• [About this exercise]
Copy all entries exactly.

───── Study material ─────

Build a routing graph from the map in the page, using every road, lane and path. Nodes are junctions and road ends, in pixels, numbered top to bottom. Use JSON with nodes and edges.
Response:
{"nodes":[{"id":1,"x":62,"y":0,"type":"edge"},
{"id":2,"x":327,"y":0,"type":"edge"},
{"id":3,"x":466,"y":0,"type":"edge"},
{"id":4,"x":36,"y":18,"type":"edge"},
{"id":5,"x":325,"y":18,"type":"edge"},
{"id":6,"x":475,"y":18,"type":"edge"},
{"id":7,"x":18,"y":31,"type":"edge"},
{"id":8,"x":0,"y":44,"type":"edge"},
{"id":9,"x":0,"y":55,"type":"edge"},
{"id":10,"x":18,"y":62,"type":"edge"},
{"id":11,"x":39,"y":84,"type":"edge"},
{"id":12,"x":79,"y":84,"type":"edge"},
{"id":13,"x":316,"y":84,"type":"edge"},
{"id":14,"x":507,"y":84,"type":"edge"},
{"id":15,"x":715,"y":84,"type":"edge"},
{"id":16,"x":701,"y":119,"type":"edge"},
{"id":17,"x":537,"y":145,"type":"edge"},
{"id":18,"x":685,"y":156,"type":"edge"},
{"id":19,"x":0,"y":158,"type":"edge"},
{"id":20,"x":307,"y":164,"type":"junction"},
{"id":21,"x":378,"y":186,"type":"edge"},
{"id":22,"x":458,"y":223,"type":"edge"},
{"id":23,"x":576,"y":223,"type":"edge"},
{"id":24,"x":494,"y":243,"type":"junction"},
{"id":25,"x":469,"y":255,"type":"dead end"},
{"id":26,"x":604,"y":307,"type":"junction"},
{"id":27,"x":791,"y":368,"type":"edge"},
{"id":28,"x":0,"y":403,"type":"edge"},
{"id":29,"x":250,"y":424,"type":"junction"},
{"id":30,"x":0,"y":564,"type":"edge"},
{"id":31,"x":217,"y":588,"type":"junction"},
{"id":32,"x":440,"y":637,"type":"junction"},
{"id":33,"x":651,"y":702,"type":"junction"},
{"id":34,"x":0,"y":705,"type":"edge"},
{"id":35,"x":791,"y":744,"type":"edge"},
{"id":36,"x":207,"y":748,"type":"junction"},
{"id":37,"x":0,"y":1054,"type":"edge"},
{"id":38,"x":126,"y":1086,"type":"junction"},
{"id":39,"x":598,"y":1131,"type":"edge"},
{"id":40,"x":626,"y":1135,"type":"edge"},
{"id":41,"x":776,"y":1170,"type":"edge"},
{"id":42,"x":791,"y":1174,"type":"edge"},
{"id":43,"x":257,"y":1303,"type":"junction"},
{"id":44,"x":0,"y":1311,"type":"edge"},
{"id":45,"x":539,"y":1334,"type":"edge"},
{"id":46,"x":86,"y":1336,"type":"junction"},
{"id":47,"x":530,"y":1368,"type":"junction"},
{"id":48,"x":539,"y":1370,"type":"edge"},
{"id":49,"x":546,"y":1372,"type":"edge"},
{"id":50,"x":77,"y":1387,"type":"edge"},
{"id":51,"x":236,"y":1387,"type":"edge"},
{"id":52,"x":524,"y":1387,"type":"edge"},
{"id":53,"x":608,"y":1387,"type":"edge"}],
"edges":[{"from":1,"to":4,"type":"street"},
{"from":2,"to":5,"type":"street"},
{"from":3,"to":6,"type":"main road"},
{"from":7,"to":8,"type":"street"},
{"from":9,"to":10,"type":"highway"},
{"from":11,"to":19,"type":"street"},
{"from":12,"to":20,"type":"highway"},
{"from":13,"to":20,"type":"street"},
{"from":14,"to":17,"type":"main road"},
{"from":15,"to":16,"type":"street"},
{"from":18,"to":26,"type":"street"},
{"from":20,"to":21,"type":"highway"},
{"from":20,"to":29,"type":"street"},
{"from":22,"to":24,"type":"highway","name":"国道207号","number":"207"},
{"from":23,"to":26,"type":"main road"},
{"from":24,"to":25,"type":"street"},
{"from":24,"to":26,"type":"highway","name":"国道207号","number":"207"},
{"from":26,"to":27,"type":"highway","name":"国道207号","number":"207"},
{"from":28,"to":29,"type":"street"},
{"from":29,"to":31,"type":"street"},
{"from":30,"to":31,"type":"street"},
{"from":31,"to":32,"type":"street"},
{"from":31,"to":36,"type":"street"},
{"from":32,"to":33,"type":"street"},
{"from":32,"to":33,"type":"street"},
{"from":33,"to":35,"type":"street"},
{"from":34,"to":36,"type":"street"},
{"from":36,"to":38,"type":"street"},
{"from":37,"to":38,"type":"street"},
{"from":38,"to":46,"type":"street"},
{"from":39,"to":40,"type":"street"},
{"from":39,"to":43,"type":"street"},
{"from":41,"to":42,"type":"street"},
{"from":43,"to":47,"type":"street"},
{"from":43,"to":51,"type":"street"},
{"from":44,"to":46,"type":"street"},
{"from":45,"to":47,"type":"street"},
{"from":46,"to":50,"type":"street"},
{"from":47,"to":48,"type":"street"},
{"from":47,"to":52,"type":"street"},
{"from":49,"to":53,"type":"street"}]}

─────

• [Your response]
Build a routing graph from the map in the page, using every road, lane and path. Nodes are junctions and road ends, in pixels, numbered top to bottom. Use JSON with nodes and edges.
Response:
{"nodes":[{"id":1,"x":62,"y":0,"type":"edge"},
{"id":2,"x":327,"y":0,"type":"edge"},
{"id":3,"x":466,"y":0,"type":"edge"},
{"id":4,"x":36,"y":18,"type":"edge"},
{"id":5,"x":325,"y":18,"type":"edge"},
{"id":6,"x":475,"y":18,"type":"edge"},
{"id":7,"x":18,"y":31,"type":"edge"},
{"id":8,"x":0,"y":44,"type":"edge"},
{"id":9,"x":0,"y":55,"type":"edge"},
{"id":10,"x":18,"y":62,"type":"edge"},
{"id":11,"x":39,"y":84,"type":"edge"},
{"id":12,"x":79,"y":84,"type":"edge"},
{"id":13,"x":316,"y":84,"type":"edge"},
{"id":14,"x":507,"y":84,"type":"edge"},
{"id":15,"x":715,"y":84,"type":"edge"},
{"id":16,"x":701,"y":119,"type":"edge"},
{"id":17,"x":537,"y":145,"type":"edge"},
{"id":18,"x":685,"y":156,"type":"edge"},
{"id":19,"x":0,"y":158,"type":"edge"},
{"id":20,"x":307,"y":164,"type":"junction"},
{"id":21,"x":378,"y":186,"type":"edge"},
{"id":22,"x":458,"y":223,"type":"edge"},
{"id":23,"x":576,"y":223,"type":"edge"},
{"id":24,"x":494,"y":243,"type":"junction"},
{"id":25,"x":469,"y":255,"type":"dead end"},
{"id":26,"x":604,"y":307,"type":"junction"},
{"id":27,"x":791,"y":368,"type":"edge"},
{"id":28,"x":0,"y":403,"type":"edge"},
{"id":29,"x":250,"y":424,"type":"junction"},
{"id":30,"x":0,"y":564,"type":"edge"},
{"id":31,"x":217,"y":588,"type":"junction"},
{"id":32,"x":440,"y":637,"type":"junction"},
{"id":33,"x":651,"y":702,"type":"junction"},
{"id":34,"x":0,"y":705,"type":"edge"},
{"id":35,"x":791,"y":744,"type":"edge"},
{"id":36,"x":207,"y":748,"type":"junction"},
{"id":37,"x":0,"y":1054,"type":"edge"},
{"id":38,"x":126,"y":1086,"type":"junction"},
{"id":39,"x":598,"y":1131,"type":"edge"},
{"id":40,"x":626,"y":1135,"type":"edge"},
{"id":41,"x":776,"y":1170,"type":"edge"},
{"id":42,"x":791,"y":1174,"type":"edge"},
{"id":43,"x":257,"y":1303,"type":"junction"},
{"id":44,"x":0,"y":1311,"type":"edge"},
{"id":45,"x":539,"y":1334,"type":"edge"},
{"id":46,"x":86,"y":1336,"type":"junction"},
{"id":47,"x":530,"y":1368,"type":"junction"},
{"id":48,"x":539,"y":1370,"type":"edge"},
{"id":49,"x":546,"y":1372,"type":"edge"},
{"id":50,"x":77,"y":1387,"type":"edge"},
{"id":51,"x":236,"y":1387,"type":"edge"},
{"id":52,"x":524,"y":1387,"type":"edge"},
{"id":53,"x":608,"y":1387,"type":"edge"}],
"edges":[{"from":1,"to":4,"type":"street"},
{"from":2,"to":5,"type":"street"},
{"from":3,"to":6,"type":"main road"},
{"from":7,"to":8,"type":"street"},
{"from":9,"to":10,"type":"highway"},
{"from":11,"to":19,"type":"street"},
{"from":12,"to":20,"type":"highway"},
{"from":13,"to":20,"type":"street"},
{"from":14,"to":17,"type":"main road"},
{"from":15,"to":16,"type":"street"},
{"from":18,"to":26,"type":"street"},
{"from":20,"to":21,"type":"highway"},
{"from":20,"to":29,"type":"street"},
{"from":22,"to":24,"type":"highway","name":"国道207号","number":"207"},
{"from":23,"to":26,"type":"main road"},
{"from":24,"to":25,"type":"street"},
{"from":24,"to":26,"type":"highway","name":"国道207号","number":"207"},
{"from":26,"to":27,"type":"highway","name":"国道207号","number":"207"},
{"from":28,"to":29,"type":"street"},
{"from":29,"to":31,"type":"street"},
{"from":30,"to":31,"type":"street"},
{"from":31,"to":32,"type":"street"},
{"from":31,"to":36,"type":"street"},
{"from":32,"to":33,"type":"street"},
{"from":32,"to":33,"type":"street"},
{"from":33,"to":35,"type":"street"},
{"from":34,"to":36,"type":"street"},
{"from":36,"to":38,"type":"street"},
{"from":37,"to":38,"type":"street"},
{"from":38,"to":46,"type":"street"},
{"from":39,"to":40,"type":"street"},
{"from":39,"to":43,"type":"street"},
{"from":41,"to":42,"type":"street"},
{"from":43,"to":47,"type":"street"},
{"from":43,"to":51,"type":"street"},
{"from":44,"to":46,"type":"street"},
{"from":45,"to":47,"type":"street"},
{"from":46,"to":50,"type":"street"},
{"from":47,"to":48,"type":"street"},
{"from":47,"to":52,"type":"street"},
{"from":49,"to":53,"type":"street"}]}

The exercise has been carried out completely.